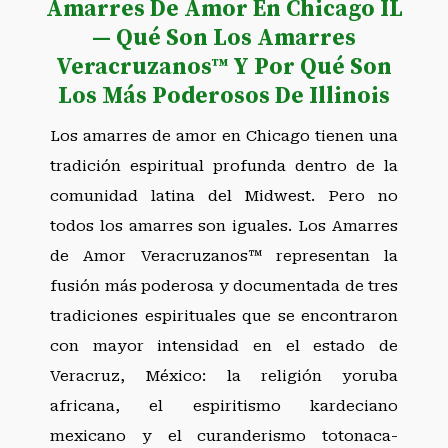
Amarres De Amor En Chicago IL
— Qué Son Los Amarres
Veracruzanos™ Y Por Qué Son
Los Más Poderosos De Illinois
Los amarres de amor en Chicago tienen una
tradición espiritual profunda dentro de la
comunidad latina del Midwest. Pero no
todos los amarres son iguales. Los Amarres
de Amor Veracruzanos™ representan la
fusión más poderosa y documentada de tres
tradiciones espirituales que se encontraron
con mayor intensidad en el estado de
Veracruz, México: la religión yoruba
africana, el espiritismo kardeciano
mexicano y el curanderismo totonaca-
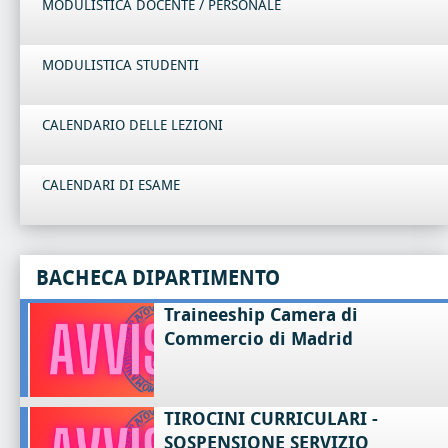
MODULISTICA DOCENTE / PERSONALE
MODULISTICA STUDENTI
CALENDARIO DELLE LEZIONI
CALENDARI DI ESAME
BACHECA DIPARTIMENTO
Traineeship Camera di
Commercio di Madrid
TIROCINI CURRICULARI -
SOSPENSIONE SERVIZIO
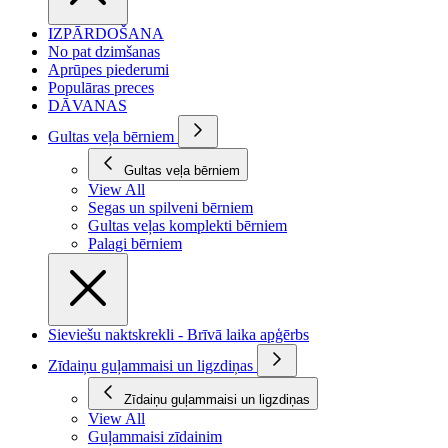
IZPĀRDOŠANA
No pat dzimšanas
Aprūpes piederumi
Populāras preces
DĀVANAS
Gultas veļa bērniem
Gultas veļa bērniem
View All
Segas un spilveni bērniem
Gultas veļas komplekti bērniem
Palagi bērniem
Sieviešu naktskrekli - Brīvā laika apģērbs
Zīdaiņu guļammaisi un ligzdiņas
Zīdaiņu guļammaisi un ligzdiņas
View All
Guļammaisi zīdainim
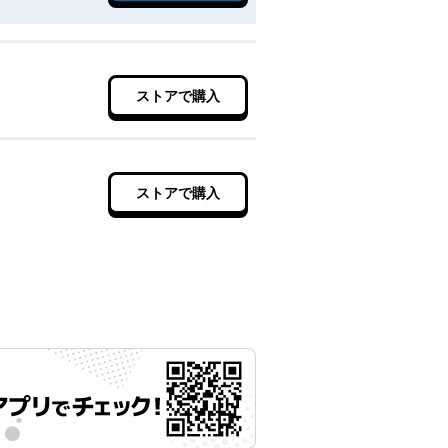
ストアで購入
ストアで購入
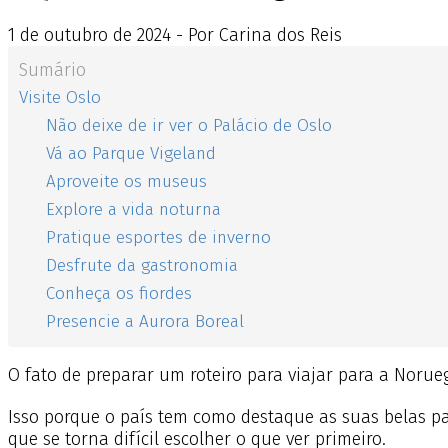
1
de
outubro
de
2024 - Por Carina dos Reis
Sumário
Visite Oslo
Não deixe de ir ver o Palácio de Oslo
Vá ao Parque Vigeland
Aproveite os museus
Explore a vida noturna
Pratique esportes de inverno
Desfrute da gastronomia
Conheça os fiordes
Presencie a Aurora Boreal
O fato de preparar um roteiro para viajar para a Norue
Isso porque o país tem como destaque as suas belas pa
que se torna difícil escolher o que ver primeiro.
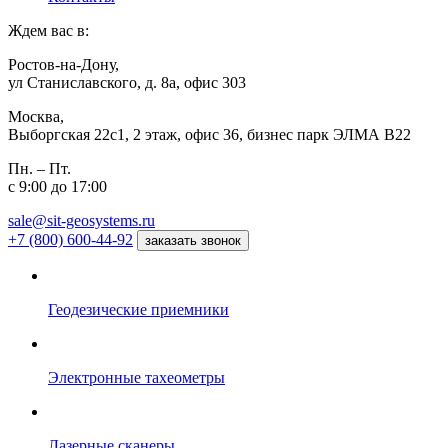
Ждем вас в:
Ростов-на-Дону,
ул Станиславского, д. 8а, офис 303
Москва,
Выборгская 22с1, 2 этаж, офис 36, бизнес парк ЭЛМА В22
Пн. – Пт.
с 9:00 до 17:00
sale@sit-geosystems.ru
+7 (800) 600-44-92
заказать звонок
Геодезические приемники
Электронные тахеометры
Лазерные сканеры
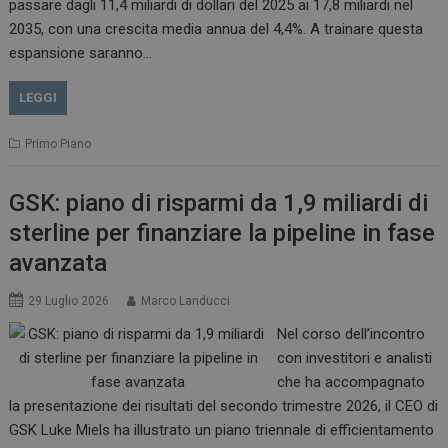
passare dagli 11,4 miliardi di dollari del 2025 ai 17,8 miliardi nel
2035, con una crescita media annua del 4,4%. A trainare questa
espansione saranno…
LEGGI
Primo Piano
GSK: piano di risparmi da 1,9 miliardi di
sterline per finanziare la pipeline in fase
avanzata
29 Luglio 2026
Marco Landucci
Nel corso dell’incontro
con investitori e analisti
che ha accompagnato
la presentazione dei risultati del secondo trimestre 2026, il CEO di
GSK Luke Miels ha illustrato un piano triennale di efficientamento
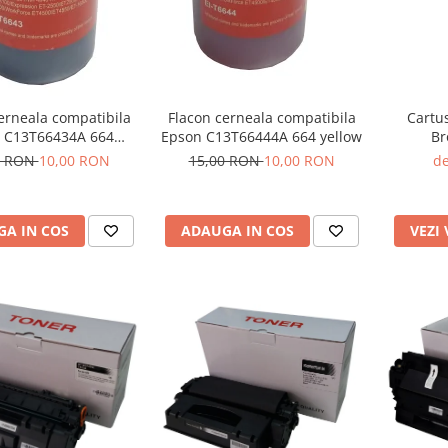
erneala compatibila
Flacon cerneala compatibila
Cartu
 C13T66434A 664
Epson C13T66444A 664 yellow
Br
magenta
0 RON
10,00 RON
15,00 RON
10,00 RON
de
A IN COS
ADAUGA IN COS
VEZI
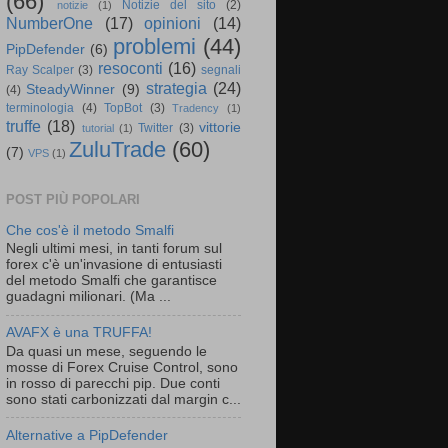
(66)
Notizie del sito
(2)
notizie
(1)
NumberOne
(17)
opinioni
(14)
problemi
(44)
PipDefender
(6)
resoconti
(16)
Ray Scalper
(3)
segnali
strategia
(24)
SteadyWinner
(9)
(4)
terminologia
(4)
TopBot
(3)
Tradency
(1)
truffe
(18)
vittorie
Twitter
(3)
tutorial
(1)
ZuluTrade
(60)
(7)
VPS
(1)
POST PIÙ POPOLARI
Che cos'è il metodo Smalfi
Negli ultimi mesi, in tanti forum sul
forex c'è un'invasione di entusiasti
del metodo Smalfi che garantisce
guadagni milionari. (Ma ...
AVAFX è una TRUFFA!
Da quasi un mese, seguendo le
mosse di Forex Cruise Control, sono
in rosso di parecchi pip. Due conti
sono stati carbonizzati dal margin c...
Alternative a PipDefender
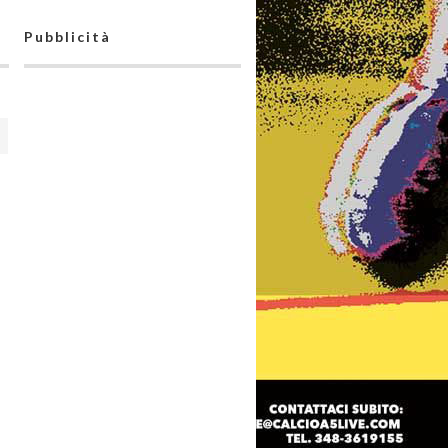
Pubblicità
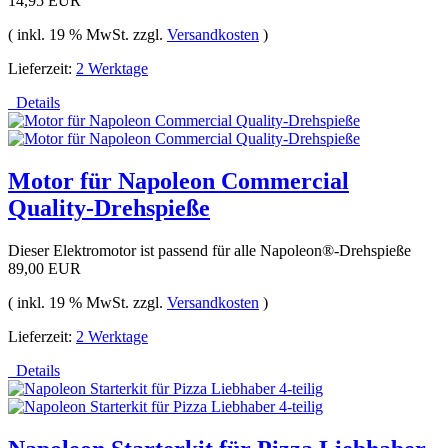
14,95 EUR
( inkl. 19 % MwSt. zzgl.
Versandkosten
)
Lieferzeit:
2 Werktage
Details
Motor für Napoleon Commercial
Quality-Drehspieße
Dieser Elektromotor ist passend für alle Napoleon®-Drehspieße
89,00 EUR
( inkl. 19 % MwSt. zzgl.
Versandkosten
)
Lieferzeit:
2 Werktage
Details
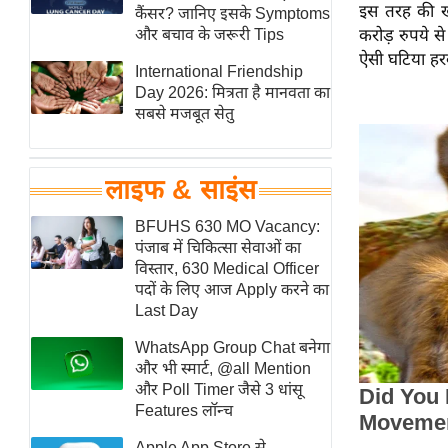
इस तरह की खर
हॉलीवुड
कैंसर? जानिए इसके Symptoms
और बचाव के जरूरी Tips
करोड़ रुपये स
फिल्म समीक्षा
ऐसी घटिया हरक
International Friendship
Breaking
Day 2026: मित्रता है मानवता का
News
सबसे मजबूत सेतु
लाइफस्टाइल
टेक्नॉलॉजी
लाइफ & साइंस
ब्यूटी/फैशन
घरेलू नुस्खे
BFUHS 630 MO Vacancy:
पंजाब में चिकित्सा सेवाओं का
पर्यटन स्थल
विस्तार, 630 Medical Officer
फिटनेस मंत्रा
पदों के लिए आज Apply करने का
Last Day
रिलेशनशिप
WhatsApp Group Chat बनेगा
राजनीति
और भी स्मार्ट, @all Mention
विश्लेषण
और Poll Timer जैसे 3 धांसू
समसामयिक
Features लॉन्च
मातृभूमि
Apple App Store से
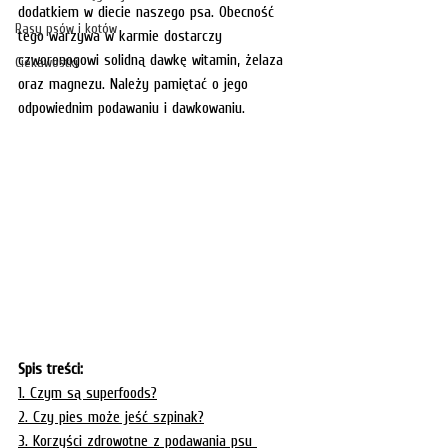
dodatkiem w diecie naszego psa. Obecność 
Rasy psów i kotów
tego warzywa w karmie dostarczy 
czworonogowi solidną dawkę witamin, żelaza 
Ciekawostki
oraz magnezu. Należy pamiętać o jego 
odpowiednim podawaniu i dawkowaniu. 
Spis treści:
1. 
Czym są superfoods?
2. 
Czy pies może jeść szpinak?
3. 
Korzyści zdrowotne z podawania psu 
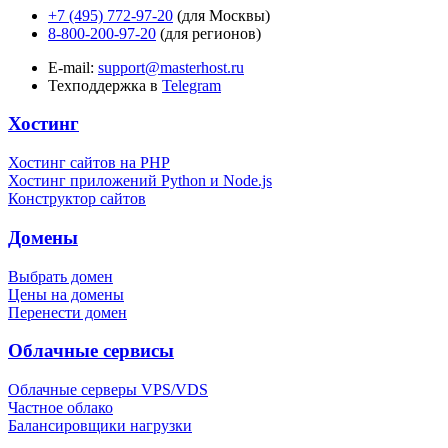
+7 (495) 772-97-20
(для Москвы)
8-800-200-97-20
(для регионов)
E-mail:
support@masterhost.ru
Техподдержка в
Telegram
Хостинг
Хостинг сайтов на PHP
Хостинг приложений Python и Node.js
Конструктор сайтов
Домены
Выбрать домен
Цены на домены
Перенести домен
Облачные сервисы
Облачные серверы VPS/VDS
Частное облако
Балансировщики нагрузки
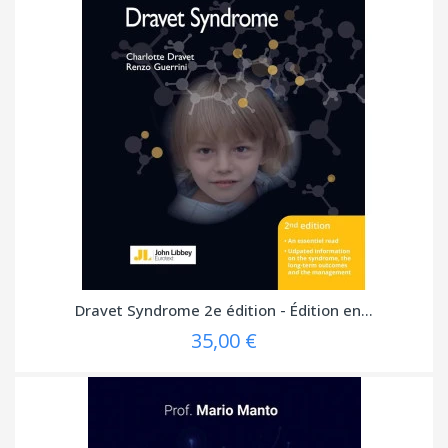
Dravet Syndrome 2e édition - Édition en...
35,00 €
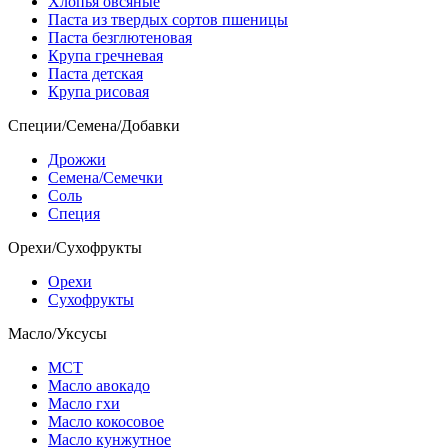
Хлопья овсяные
Паста из твердых сортов пшеницы
Паста безглютеновая
Крупа гречневая
Паста детская
Крупа рисовая
Специи/Семена/Добавки
Дрожжи
Семена/Семечки
Соль
Специя
Орехи/Сухофрукты
Орехи
Сухофрукты
Масло/Уксусы
МСТ
Масло авокадо
Масло гхи
Масло кокосовое
Масло кунжутное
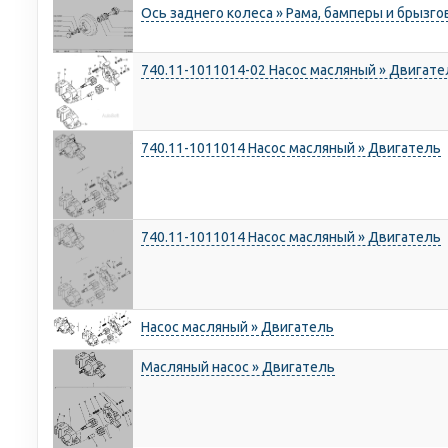
Ось заднего колеса » Рама, бамперы и брызг
740.11-1011014-02 Насос масляный » Двигате
740.11-1011014 Насос масляный » Двигатель
740.11-1011014 Насос масляный » Двигатель
Насос масляный » Двигатель
Масляный насос » Двигатель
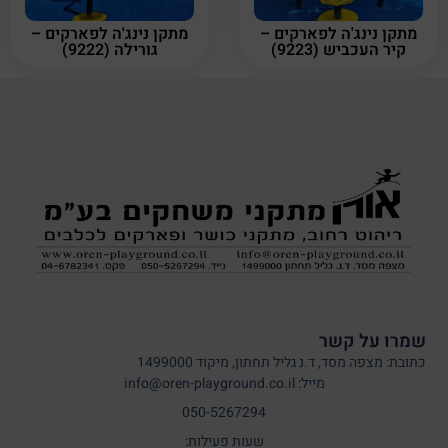
מתקן נינג'ה לפארקים –
מתקן נינג'ה לפארקים –
קיר העכביש (9223)
גורילה (9222)
שמרו על קשר
כתובת: מצפה מסד, ד.נ גליל תחתון, מיקוד 1499000
מייל: info@oren-playground.co.il
050-5267294
שעות פעילות:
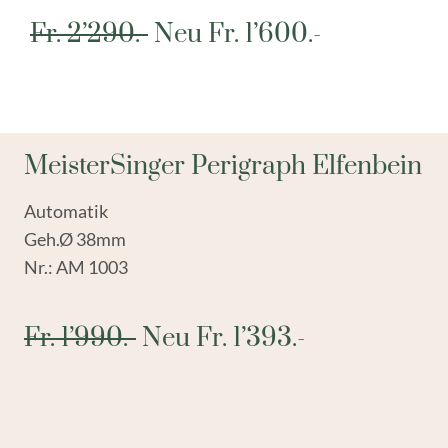
Fr. 2’290.-
Neu Fr. 1’600.-
MeisterSinger Perigraph Elfenbein
Automatik
Geh.Ø 38mm
Nr.: AM 1003
Fr. 1’990.-
Neu Fr. 1’393.-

━━━━━━━━━━━━━━━━━━━━

The problem:
Substitute "オンラインで購入" for every "ストアで購入" in the records and write all the records out again with nothing else changed. Leave the pictures out.

Answer to the problem:
Amarres De Amor En Chicago IL
— Qué Son Los Amarres
Veracruzanos™ Y Por Qué Son
Los Más Poderosos De Illinois
Los amarres de amor en Chicago tienen una
tradición espiritual profunda dentro de la
comunidad latina del Midwest. Pero no
todos los amarres son iguales. Los Amarres
de Amor Veracruzanos™ representan la
fusión más poderosa y documentada de tres
tradiciones espirituales que se encontraron
con mayor intensidad en el estado de
Veracruz, México: la religión yoruba
africana, el espiritismo kardeciano
mexicano y el curanderismo totonaca-
MODULISTICA DOCENTE / PERSONALE
MODULISTICA STUDENTI
CALENDARIO DELLE LEZIONI
CALENDARI DI ESAME
BACHECA DIPARTIMENTO
Traineeship Camera di
Commercio di Madrid
TIROCINI CURRICULARI -
SOSPENSIONE SERVIZIO
IZPĀRDOŠANA
No pat dzimšanas
Aprūpes piederumi
Populāras preces
DĀVANAS
Gultas veļa bērniem
Gultas veļa bērniem
View All
Segas un spilveni bērniem
Gultas veļas komplekti bērniem
Palagi bērniem
Sieviešu naktskrekli - Brīvā laika apģērbs
Zīdaiņu guļammaisi un ligzdiņas
Zīdaiņu guļammaisi un ligzdiņas
View All
Guļammaisi zīdainim
オンラインで購入
オンラインで購入
1
de
outubro
de
2024 - Por Carina dos Reis
Sumário
Visite Oslo
Não deixe de ir ver o Palácio de Oslo
Vá ao Parque Vigeland
Aproveite os museus
Explore a vida noturna
Pratique esportes de inverno
Desfrute da gastronomia
Conheça os fiordes
Presencie a Aurora Boreal
O fato de preparar um roteiro para viajar para a Norue
Isso porque o país tem como destaque as suas belas pa
que se torna difícil escolher o que ver primeiro.
Ждем вас в:
Ростов-на-Дону,
ул Станиславского, д. 8а, офис 303
Москва,
Выборгская 22с1, 2 этаж, офис 36, бизнес парк ЭЛМА В22
Пн. – Пт.
с 9:00 до 17:00
sale@sit-geosystems.ru
+7 (800) 600-44-92
заказать звонок
Геодезические приемники
Электронные тахеометры
Лазерные сканеры
passare dagli 11,4 miliardi di dollari del 2025 ai 17,8 miliardi nel
2035, con una crescita media annua del 4,4%. A trainare questa
espansione saranno…
LEGGI
Primo Piano
GSK: piano di risparmi da 1,9 miliardi di
sterline per finanziare la pipeline in fase
avanzata
29 Luglio 2026
Marco Landucci
Nel corso dell’incontro
con investitori e analisti
che ha accompagnato
la presentazione dei risultati del secondo trimestre 2026, il CEO di
GSK Luke Miels ha illustrato un piano triennale di efficientamento
erneala compatibila
Flacon cerneala compatibila
Cartu
 C13T66434A 664
Epson C13T66444A 664 yellow
Br
magenta
0 RON
10,00 RON
15,00 RON
10,00 RON
de
A IN COS
ADAUGA IN COS
VEZI
(66)
Notizie del sito
(2)
notizie
(1)
NumberOne
(17)
opinioni
(14)
problemi
(44)
PipDefender
(6)
resoconti
(16)
Ray Scalper
(3)
segnali
strategia
(24)
SteadyWinner
(9)
(4)
terminologia
(4)
TopBot
(3)
Tradency
(1)
truffe
(18)
vittorie
Twitter
(3)
tutorial
(1)
ZuluTrade
(60)
(7)
VPS
(1)
POST PIÙ POPOLARI
Che cos'è il metodo Smalfi
Negli ultimi mesi, in tanti forum sul
forex c'è un'invasione di entusiasti
del metodo Smalfi che garantisce
guadagni milionari. (Ma ...
AVAFX è una TRUFFA!
Da quasi un mese, seguendo le
mosse di Forex Cruise Control, sono
in rosso di parecchi pip. Due conti
sono stati carbonizzati dal margin c...
Alternative a PipDefender
Pubblicità
14,95 EUR
( inkl. 19 % MwSt. zzgl.
Versandkosten
)
Lieferzeit:
2 Werktage
Details
Motor für Napoleon Commercial
Quality-Drehspieße
Dieser Elektromotor ist passend für alle Napoleon®-Drehspieße
89,00 EUR
( inkl. 19 % MwSt. zzgl.
Versandkosten
)
Lieferzeit:
2 Werktage
Details
इस तरह की खर
हॉलीवुड
कैंसर? जानिए इसके Symptoms
और बचाव के जरूरी Tips
करोड़ रुपये स
फिल्म समीक्षा
ऐसी घटिया हरक
International Friendship
Breaking
Day 2026: मित्रता है मानवता का
News
सबसे मजबूत सेतु
लाइफस्टाइल
टेक्नॉलॉजी
लाइफ & साइंस
ब्यूटी/फैशन
घरेलू नुस्खे
BFUHS 630 MO Vacancy:
पंजाब में चिकित्सा सेवाओं का
पर्यटन स्थल
विस्तार, 630 Medical Officer
फिटनेस मंत्रा
पदों के लिए आज Apply करने का
Last Day
रिलेशनशिप
WhatsApp Group Chat बनेगा
राजनीति
और भी स्मार्ट, @all Mention
विश्लेषण
और Poll Timer जैसे 3 धांसू
समसामयिक
Features लॉन्च
मातृभूमि
Apple App Store से
dodatkiem w diecie naszego psa. Obecność 
Rasy psów i kotów
tego warzywa w karmie dostarczy 
czworonogowi solidną dawkę witamin, żelaza 
Ciekawostki
oraz magnezu. Należy pamiętać o jego 
odpowiednim podawaniu i dawkowaniu. 
Spis treści:
1. 
Czym są superfoods?
2. 
Czy pies może jeść szpinak?
3. 
Korzyści zdrowotne z podawania psu 
+7 (495) 772-97-20
(для Москвы)
8-800-200-97-20
(для регионов)
E-mail:
support@masterhost.ru
Техподдержка в
Telegram
Хостинг
Хостинг сайтов на PHP
Хостинг приложений Python и Node.js
Конструктор сайтов
Домены
Выбрать домен
Цены на домены
Перенести домен
Облачные сервисы
Облачные серверы VPS/VDS
Частное облако
Балансировщики нагрузки
Dravet Syndrome 2e édition - Édition en...
35,00 €
Хлопья овсяные
Паста из твердых сортов пшеницы
Паста безглютеновая
Крупа гречневая
Паста детская
Крупа рисовая
Специи/Семена/Добавки
Дрожжи
Семена/Семечки
Соль
Специя
Орехи/Сухофрукты
Орехи
Сухофрукты
Масло/Уксусы
МСТ
Масло авокадо
Масло гхи
Масло кокосовое
Масло кунжутное
Ось заднего колеса » Рама, бамперы и брызг
740.11-1011014-02 Насос масляный » Двигате
740.11-1011014 Насос масляный » Двигатель
740.11-1011014 Насос масляный » Двигатель
Насос масляный » Двигатель
Масляный насос » Двигатель
מתקן נינג'ה לפארקים –
מתקן נינג'ה לפארקים –
קיר העכביש (9223)
גורילה (9222)
שמרו על קשר
כתובת: מצפה מסד, ד.נ גליל תחתון, מיקוד 1499000
מייל: info@oren-playground.co.il
050-5267294
שעות פעילות:
Fr. 2’290.-
Neu Fr. 1’600.-
MeisterSinger Perigraph Elfenbein
Automatik
Geh.Ø 38mm
Nr.: AM 1003
Fr. 1’990.-
Neu Fr. 1’393.-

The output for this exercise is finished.